> _TEXTAUSZUG_

##############################

Möchte man sich also die Welt der naturwissenschaftlichen Modellbildung erschließen, so ist es hilfreich, beim Umgang mit ihrer mathematischen Ausdrucksweise und Symbolik die gleichen Strategien wie beim Erlernen einer Fremdsprache anzuwenden. Hierzu gehört neben dem Eintauchen in den entsprechenden Sprachraum, also der ständigen Exposition mit mathematischen Ausdrucksweisen, sicherlich auch zunächst einmal das Auswendiglernen von Begriffen und das Übersetzen von Texten in die Alltagssprache. Ein tiefes und sicheres Verständnis mathematischer Modellbildung ergibt sich dann insbesondere durch die Anwendung mathematischer Herangehensweisen in schriftlicher und mündlicher Form.
1.2 Grundbausteine
Im Folgenden stellen wir mit den Begriffen der Definition, des Theorems und des Beweises drei Grundbausteine mathematischer Kommunikation vor, die uns durchgängig begleiten.

##############################

Daten zur Schätzung der intrinsischen Matrix:
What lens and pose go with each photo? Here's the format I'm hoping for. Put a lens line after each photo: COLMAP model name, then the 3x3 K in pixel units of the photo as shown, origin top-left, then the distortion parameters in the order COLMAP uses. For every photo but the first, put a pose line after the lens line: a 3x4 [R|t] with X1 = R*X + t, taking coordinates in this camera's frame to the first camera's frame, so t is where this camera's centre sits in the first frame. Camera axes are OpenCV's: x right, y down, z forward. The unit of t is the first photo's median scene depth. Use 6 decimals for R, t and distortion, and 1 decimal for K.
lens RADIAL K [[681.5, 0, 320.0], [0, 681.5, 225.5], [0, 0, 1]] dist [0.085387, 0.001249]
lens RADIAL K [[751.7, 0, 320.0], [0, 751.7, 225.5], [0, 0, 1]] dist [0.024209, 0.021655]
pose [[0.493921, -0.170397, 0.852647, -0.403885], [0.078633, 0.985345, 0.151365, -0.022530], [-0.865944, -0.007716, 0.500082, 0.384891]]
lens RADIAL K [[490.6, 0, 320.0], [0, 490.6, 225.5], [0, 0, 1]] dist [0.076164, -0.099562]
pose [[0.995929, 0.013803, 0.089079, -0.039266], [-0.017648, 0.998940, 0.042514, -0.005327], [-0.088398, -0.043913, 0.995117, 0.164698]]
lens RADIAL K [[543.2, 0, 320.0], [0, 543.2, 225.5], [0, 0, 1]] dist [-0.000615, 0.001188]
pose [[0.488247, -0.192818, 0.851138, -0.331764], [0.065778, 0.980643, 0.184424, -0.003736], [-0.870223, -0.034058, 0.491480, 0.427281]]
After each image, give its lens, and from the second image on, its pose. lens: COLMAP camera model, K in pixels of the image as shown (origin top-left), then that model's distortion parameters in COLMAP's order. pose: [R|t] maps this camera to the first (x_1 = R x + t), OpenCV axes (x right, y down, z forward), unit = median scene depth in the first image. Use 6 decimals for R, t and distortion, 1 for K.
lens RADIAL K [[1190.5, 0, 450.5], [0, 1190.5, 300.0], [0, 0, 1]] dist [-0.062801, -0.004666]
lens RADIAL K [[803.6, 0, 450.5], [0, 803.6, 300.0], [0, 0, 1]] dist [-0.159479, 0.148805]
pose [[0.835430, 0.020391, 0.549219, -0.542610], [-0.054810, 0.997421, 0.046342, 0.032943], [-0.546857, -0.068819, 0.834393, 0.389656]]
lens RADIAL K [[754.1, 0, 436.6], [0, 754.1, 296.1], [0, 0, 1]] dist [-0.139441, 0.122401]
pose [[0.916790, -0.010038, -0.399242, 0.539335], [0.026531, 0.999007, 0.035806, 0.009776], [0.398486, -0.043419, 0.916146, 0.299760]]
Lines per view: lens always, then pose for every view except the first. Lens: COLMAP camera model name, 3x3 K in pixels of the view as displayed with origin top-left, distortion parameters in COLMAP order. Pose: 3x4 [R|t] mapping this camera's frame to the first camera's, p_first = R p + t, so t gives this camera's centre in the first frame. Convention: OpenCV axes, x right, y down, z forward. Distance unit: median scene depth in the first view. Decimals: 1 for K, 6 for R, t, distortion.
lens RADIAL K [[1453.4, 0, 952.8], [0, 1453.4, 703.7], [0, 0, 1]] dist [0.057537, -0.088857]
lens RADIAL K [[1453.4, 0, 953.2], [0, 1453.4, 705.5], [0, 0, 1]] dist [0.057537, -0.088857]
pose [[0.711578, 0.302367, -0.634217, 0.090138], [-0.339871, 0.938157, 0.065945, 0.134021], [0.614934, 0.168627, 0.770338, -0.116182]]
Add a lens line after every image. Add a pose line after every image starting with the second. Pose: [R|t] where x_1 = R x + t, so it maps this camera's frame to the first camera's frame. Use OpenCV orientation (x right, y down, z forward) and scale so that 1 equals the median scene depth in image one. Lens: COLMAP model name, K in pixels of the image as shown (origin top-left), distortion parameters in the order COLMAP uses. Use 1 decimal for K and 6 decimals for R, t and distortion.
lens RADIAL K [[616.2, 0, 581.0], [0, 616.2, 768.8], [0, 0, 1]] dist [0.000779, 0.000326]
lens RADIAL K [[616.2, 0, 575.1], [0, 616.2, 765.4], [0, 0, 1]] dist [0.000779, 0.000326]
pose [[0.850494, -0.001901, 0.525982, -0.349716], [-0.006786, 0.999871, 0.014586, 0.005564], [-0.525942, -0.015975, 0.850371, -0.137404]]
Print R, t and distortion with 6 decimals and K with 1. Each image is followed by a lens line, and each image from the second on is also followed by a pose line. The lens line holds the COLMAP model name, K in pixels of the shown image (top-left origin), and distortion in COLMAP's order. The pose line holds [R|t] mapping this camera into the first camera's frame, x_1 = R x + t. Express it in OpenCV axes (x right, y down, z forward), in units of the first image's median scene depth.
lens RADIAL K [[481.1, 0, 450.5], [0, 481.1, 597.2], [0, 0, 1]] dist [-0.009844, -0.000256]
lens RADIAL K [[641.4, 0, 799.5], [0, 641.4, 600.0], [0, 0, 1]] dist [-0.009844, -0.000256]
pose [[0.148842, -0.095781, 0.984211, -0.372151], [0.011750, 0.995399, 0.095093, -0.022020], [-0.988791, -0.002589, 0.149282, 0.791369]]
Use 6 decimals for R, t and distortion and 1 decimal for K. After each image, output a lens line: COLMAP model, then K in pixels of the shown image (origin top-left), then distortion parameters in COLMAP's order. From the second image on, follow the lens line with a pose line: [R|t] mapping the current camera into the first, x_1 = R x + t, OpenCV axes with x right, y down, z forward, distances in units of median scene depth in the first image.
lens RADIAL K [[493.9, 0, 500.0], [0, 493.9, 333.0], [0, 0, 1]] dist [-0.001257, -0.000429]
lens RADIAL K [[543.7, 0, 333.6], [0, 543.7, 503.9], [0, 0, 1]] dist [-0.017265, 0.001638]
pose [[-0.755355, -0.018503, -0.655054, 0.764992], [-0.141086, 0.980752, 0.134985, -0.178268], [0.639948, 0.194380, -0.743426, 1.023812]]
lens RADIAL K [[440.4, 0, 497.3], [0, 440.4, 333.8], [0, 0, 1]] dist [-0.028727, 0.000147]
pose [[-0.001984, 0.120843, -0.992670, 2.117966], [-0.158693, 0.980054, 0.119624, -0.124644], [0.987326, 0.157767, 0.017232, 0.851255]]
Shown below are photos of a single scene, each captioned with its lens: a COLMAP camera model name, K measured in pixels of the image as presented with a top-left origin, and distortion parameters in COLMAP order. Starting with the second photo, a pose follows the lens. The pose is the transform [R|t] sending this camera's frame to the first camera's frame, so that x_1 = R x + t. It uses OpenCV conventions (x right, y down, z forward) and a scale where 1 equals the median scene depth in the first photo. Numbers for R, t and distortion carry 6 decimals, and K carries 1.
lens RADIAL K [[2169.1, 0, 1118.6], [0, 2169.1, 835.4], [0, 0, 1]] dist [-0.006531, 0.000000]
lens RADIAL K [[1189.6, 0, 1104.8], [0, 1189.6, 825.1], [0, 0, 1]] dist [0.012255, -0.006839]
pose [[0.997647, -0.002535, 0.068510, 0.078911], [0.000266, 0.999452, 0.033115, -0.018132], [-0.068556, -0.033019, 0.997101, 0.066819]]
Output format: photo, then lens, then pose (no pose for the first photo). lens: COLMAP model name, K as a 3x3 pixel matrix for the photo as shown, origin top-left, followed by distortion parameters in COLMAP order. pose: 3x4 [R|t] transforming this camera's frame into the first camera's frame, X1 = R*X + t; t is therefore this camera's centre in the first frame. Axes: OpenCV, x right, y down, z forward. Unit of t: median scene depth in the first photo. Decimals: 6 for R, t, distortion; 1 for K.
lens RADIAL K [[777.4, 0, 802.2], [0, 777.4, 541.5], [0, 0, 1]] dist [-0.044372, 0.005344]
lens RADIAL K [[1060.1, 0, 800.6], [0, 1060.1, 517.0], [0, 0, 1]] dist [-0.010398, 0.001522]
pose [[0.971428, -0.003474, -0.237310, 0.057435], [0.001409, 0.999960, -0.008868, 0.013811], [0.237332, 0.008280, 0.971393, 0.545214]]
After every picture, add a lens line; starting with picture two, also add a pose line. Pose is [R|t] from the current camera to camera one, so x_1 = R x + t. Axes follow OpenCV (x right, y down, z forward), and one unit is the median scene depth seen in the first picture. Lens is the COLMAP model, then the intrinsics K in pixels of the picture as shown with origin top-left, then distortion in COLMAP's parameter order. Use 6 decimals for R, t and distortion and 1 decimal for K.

##############################

> _AUFGABENTEILE_
[1] Gib bitte aus dem Textauszug die Stelle wortgetreu aus, die mit „Möchte man sich“ beginnt und mit „und mündlicher Form.“ endet.
[2] Fasse den Textauszug in zwei Sätzen zusammen.

> _ERGEBNISSE_
[1]
Möchte man sich also die Welt der naturwissenschaftlichen Modellbildung erschließen, so ist es hilfreich, beim Umgang mit ihrer mathematischen Ausdrucksweise und Symbolik die gleichen Strategien wie beim Erlernen einer Fremdsprache anzuwenden. Hierzu gehört neben dem Eintauchen in den entsprechenden Sprachraum, also der ständigen Exposition mit mathematischen Ausdrucksweisen, sicherlich auch zunächst einmal das Auswendiglernen von Begriffen und das Übersetzen von Texten in die Alltagssprache. Ein tiefes und sicheres Verständnis mathematischer Modellbildung ergibt sich dann insbesondere durch die Anwendung mathematischer Herangehensweisen in schriftlicher und mündlicher Form.

[2] Wer sich naturwissenschaftliche Modellbildung erschließen will, sollte mit ihrer mathematischen Ausdrucksweise wie mit einer Fremdsprache umgehen: durch ständige Exposition, Auswendiglernen von Begriffen und Übersetzen in die Alltagssprache, wobei ein tiefes Verständnis insbesondere durch schriftliche und mündliche Anwendung entsteht. Danach werden Definition, Theorem und Beweis als drei Grundbausteine mathematischer Kommunikation vorgestellt, die durchgängig begleiten.